INTRODUCTION : POURQUOI CE DICTIONNAIRE ?
Les apparitions semblent constituer un sujet majeur à bien des titres.
Elles jalonnent la Bible* et structurent la Révélation même. Dieu parle et apparaît au patriarche Abraham, à Moïse et aux prophètes, à Jésus-Christ, aux apôtres Pierre et Paul et à d’autres chrétiens dans les Actes des Apôtres, bref d’un bout à l’autre des Écritures.
Les apparitions du Christ ressuscité sont le sommet et l’achèvement de l’Évangile. Elles sont le fondement de la foi, enseigne l’apôtre Paul (1 Co, 15).
Les apparitions de la Vierge sont l’objet de nombreux sanctuaires et de pèlerinages* majeurs : Guadalupe* (1531), Aparecida* (Brésil), La Salette*, Lourdes*, Fatima*. Pie XII* et Jean Paul II* ont accordé aux messages privés, naïvement présentés par les jeunes bergers de Fatima, une importance qui a bousculé la tradition de réserve de la papauté à l’égard de ces phénomènes que l’Université appelle constamment « visionnaires », verrons-nous.
Les apparitions tiennent une place marquante dans l’actualité à des titres divers. Jean Paul II a consacré nombre de ses premiers voyages à des sanctuaires d’apparitions : Knock* (Irlande), Guadalupe, Fatima, Lourdes, Paris* (rue du Bac), etc.
La littérature* des apparitions s’est multipliée, dans des proportions sans précédent depuis le début des années 1980. Tout cela semblerait les mettre en honneur. Et pourtant, tout dissuade de s’en occuper. Elles restent actuellement dans l’Église catholique un signe* de contradiction (Lc 2, 35), sauf celles qui émergent finalement et tardivement, et donnent naissance aux plus grands sanctuaires de la chrétienté.
Un sujet à risque
« Lorsque l’enfant paraît, le cercle de famille applaudit à grands cris », écrivait Victor Hugo. « Lorsque la Vierge paraît », le cercle de famille* n’applaudit pas, mais s’afflige et s’inquiète.

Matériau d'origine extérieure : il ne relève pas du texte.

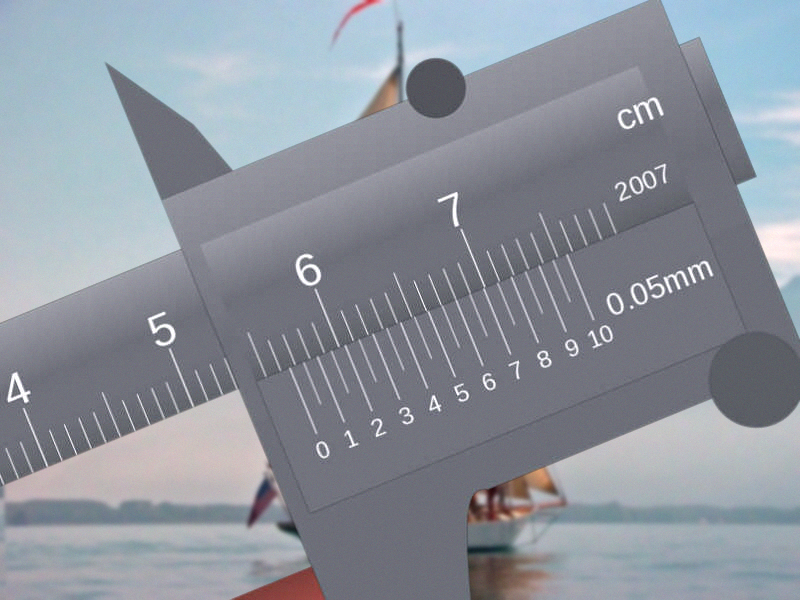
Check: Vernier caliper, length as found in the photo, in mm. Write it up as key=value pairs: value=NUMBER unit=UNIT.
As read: value=56.6 unit=mm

À Lourdes, dix jours après la première apparition, le 21 février 1858, le garde champêtre Callet saisit Bernadette Soubirous « par son capuchon » pour l’emmener subir les orageux interrogatoires du commissaire de police Jacomet, puis ceux du procureur impérial Dutour et du juge Ribes. L’État se mobilisa pour la répression, du préfet aux ministres et jusqu’à l’empereur Napoléon III, en vacances dans les Pyrénées, qui se fit une popularité en mettant fin aux barrières, procès et tracasseries administratives, multipliées durant l’été 1858.
À Pontmain* (1871), le général de Charrette menaça les enfants* de son sabre (R. Laurentin, Pontmain, Paris, 1970, 64 et 97).
À Fatima, les jeunes voyants* furent sommés de se rétracter, puis emprisonnés pour empêcher l’apparition du 13 août 1917. Et ainsi de suite, jusque dans une actualité foisonnante.
Les apparitions ne sont pas mieux vues dans l’Église. À Lourdes, le 2 mars 1858, lors de sa première visite au presbytère, Bernadette fut refoulée par l’une des tonitruantes colères dont le curé Peyramale avait le secret, quoique homme de cœur dévoué par priorité aux pauvres. À Pontmain, les voyants furent menacés de damnation par l’évêque*. À Heroldsbach* (Allemagne), sanctuaire aujourd’hui reconnu, des voyants furent excommuniés parce qu’ils refusaient de renier leurs apparitions. Ce même cas de conscience est fréquent, verrons-nous (Gianna* Talone, Vassula* Ryden, etc.).
Ces réserves de l’Église sont à comprendre à la lumière de l’action énergique et claire du cardinal Ottaviani*, de ses raisons doctrinales et pastorales que nous évoquerons.
Ainsi les apparitions sont-elles le sujet théologique le moins scientifiquement étudié, le plus occulté et le plus controversé.
Si j’ai tant investi depuis plus d’un demi-siècle, dans ce projet, c’est d’abord parce que des évêques et la congrégation* pour la Doctrine de la foi même m’y ont engagé et m’ont soutenu pour sortir des multiples confusions et malentendus qu’engendre ce manque d’étude sérieuse : pas un dictionnaire, pas un véritable ouvrage d’ensemble, pas une encyclopédie n’avait été consacrée aux apparitions, malgré la place impressionnante qu’elles tiennent dans la vie de l’Église.